Basically, the group that brought the right to vote to African-Americans in the South. Had important members some of whom went on to become more militant, but if you read Howard Zinn's SNCC: The New Abolitionists you will get a good perspective on the group before the issue of skin color began to separate its core members.

These people defined the best and perhaps the worst sides of 60's student activism. They were also responsible in part for the Crisis at Columbia, and some other things. Mostly because many white people in power hate to see black people speak out for the freedoms that whites take for granted.

More proactive and younger than the NAACP, everyone under 25 should study this organization.

The SNCC was one of the most influential groups in the campaign for civil rights although it initially achieved very little. It was under funded and had only one full time member of staff, working from an office in the SCLC office in Atlanta. The opportunity to take part in a privately-funded effort to improve voter registration in Mississippi in the summer of 1961 gave the SNCC greater recognition. At first, some members of the SNCC saw voter registration campaigns as a tame, conservative option after the direct actions of their sit-ins. However, the sheer violence that met their arrival in Mississippi soon changed their minds.

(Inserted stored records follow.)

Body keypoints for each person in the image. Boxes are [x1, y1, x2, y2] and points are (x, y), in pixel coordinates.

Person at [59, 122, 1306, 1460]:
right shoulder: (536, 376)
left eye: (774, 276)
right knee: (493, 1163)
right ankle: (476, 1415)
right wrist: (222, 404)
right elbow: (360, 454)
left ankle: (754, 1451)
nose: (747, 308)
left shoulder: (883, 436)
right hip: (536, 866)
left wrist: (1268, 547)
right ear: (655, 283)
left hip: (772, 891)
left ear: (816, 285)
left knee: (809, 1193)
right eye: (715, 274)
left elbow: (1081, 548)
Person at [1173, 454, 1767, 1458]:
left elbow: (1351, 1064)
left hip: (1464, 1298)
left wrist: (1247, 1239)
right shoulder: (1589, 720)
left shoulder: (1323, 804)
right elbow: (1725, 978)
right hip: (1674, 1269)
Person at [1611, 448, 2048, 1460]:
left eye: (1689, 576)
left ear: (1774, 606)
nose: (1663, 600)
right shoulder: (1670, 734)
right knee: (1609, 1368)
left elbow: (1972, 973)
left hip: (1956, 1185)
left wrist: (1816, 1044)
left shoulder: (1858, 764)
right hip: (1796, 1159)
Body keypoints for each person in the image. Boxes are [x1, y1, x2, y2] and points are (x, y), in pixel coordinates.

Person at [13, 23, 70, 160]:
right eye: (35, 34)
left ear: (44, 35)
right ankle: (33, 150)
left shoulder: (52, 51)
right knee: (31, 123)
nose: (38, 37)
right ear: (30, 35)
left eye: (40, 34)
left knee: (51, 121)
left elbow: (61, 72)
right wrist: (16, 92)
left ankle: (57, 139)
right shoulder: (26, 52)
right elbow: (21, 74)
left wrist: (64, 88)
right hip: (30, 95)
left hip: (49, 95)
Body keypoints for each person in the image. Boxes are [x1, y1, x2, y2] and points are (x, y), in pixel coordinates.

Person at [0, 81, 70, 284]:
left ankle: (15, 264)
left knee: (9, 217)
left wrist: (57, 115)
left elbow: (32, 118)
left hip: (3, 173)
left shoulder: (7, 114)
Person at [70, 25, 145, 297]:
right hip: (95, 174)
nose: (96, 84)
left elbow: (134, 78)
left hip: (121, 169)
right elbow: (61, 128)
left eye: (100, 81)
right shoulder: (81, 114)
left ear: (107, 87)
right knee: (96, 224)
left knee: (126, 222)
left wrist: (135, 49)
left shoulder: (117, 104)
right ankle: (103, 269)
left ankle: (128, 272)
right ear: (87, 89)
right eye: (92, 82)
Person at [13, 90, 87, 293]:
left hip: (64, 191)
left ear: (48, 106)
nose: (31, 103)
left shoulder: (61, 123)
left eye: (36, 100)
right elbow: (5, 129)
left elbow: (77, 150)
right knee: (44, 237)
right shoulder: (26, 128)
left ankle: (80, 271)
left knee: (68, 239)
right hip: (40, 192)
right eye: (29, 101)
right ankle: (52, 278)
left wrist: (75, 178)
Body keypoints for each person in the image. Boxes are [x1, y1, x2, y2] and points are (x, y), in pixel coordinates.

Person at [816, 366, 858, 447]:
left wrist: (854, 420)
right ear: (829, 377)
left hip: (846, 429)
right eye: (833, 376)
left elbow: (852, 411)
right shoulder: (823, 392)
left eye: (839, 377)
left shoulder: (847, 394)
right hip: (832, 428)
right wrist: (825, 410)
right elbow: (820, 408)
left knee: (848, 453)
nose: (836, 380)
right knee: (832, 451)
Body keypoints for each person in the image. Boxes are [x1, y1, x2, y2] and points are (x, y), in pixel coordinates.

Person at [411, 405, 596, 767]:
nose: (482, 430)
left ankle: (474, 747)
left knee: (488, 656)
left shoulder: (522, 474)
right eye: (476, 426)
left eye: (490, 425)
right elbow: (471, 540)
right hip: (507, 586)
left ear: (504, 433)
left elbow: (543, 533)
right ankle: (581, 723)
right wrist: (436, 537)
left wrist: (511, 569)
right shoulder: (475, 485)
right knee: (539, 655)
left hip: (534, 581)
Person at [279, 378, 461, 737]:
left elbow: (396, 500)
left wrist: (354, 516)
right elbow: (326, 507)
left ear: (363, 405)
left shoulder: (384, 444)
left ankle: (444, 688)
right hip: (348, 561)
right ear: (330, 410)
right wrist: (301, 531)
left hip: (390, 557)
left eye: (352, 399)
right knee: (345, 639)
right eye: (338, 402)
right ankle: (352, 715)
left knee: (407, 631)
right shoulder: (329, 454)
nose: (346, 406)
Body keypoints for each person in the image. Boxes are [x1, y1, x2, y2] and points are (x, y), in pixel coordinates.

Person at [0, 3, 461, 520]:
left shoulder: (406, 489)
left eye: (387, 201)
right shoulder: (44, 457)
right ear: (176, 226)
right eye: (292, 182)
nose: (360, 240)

SNCC members lived and worked in black communities in the depressed areas of the state for months, even years at a time to win the confidence of African Americans.

The shared poverty and deprivation, which came to a head during the freedom summer of 1964, had the effect of showing the SNCC as one of the more radical groups involved in the civil rights movement. The SNCC held a belief that the local black communities should be given the power to think and act for themselves. This belief was reflected in their scheme of setting up schools in underprivileged areas.

Throughout the mid-1960s the SNCC grew more radical, becoming much more critical of older civil rights campaigners. Many members became tired of the unquestioned commitment to non-violent methods. The celebrity status of Martin Luther King was a further source of irritation for some, as they believed his style of leadership was stifling initiative in the movement.

The SNCC from its earliest days had welcomed white volunteers, but as time passed they became a source of resentment to a handful of the black workers. Because they were often better educated, white activists often took on leadership roles. Radical black SNCC leader Stokely Carmichael once dubbed the white volunteers the 'Pepsi Generation', getting involved in a fashionable trend, nothing more. These opinions became widely shared by the late 1960s and had the damaging effect of costing the civil rights movement valuable white support and money, and led to the campaign beginning to centre around the idea of black power, a term coined by Stokely Carmichael at a SNCC meeting in 1966.

Stokely Carmichael went on to dismiss all white members from the SNCC, and elected Henry Brown the new chairman of the group. Brown was a firm believer in armed self-defence, which shocked many earlier supporters. The SNCC later went on to form a public alliance with the Black Panthers in 1968.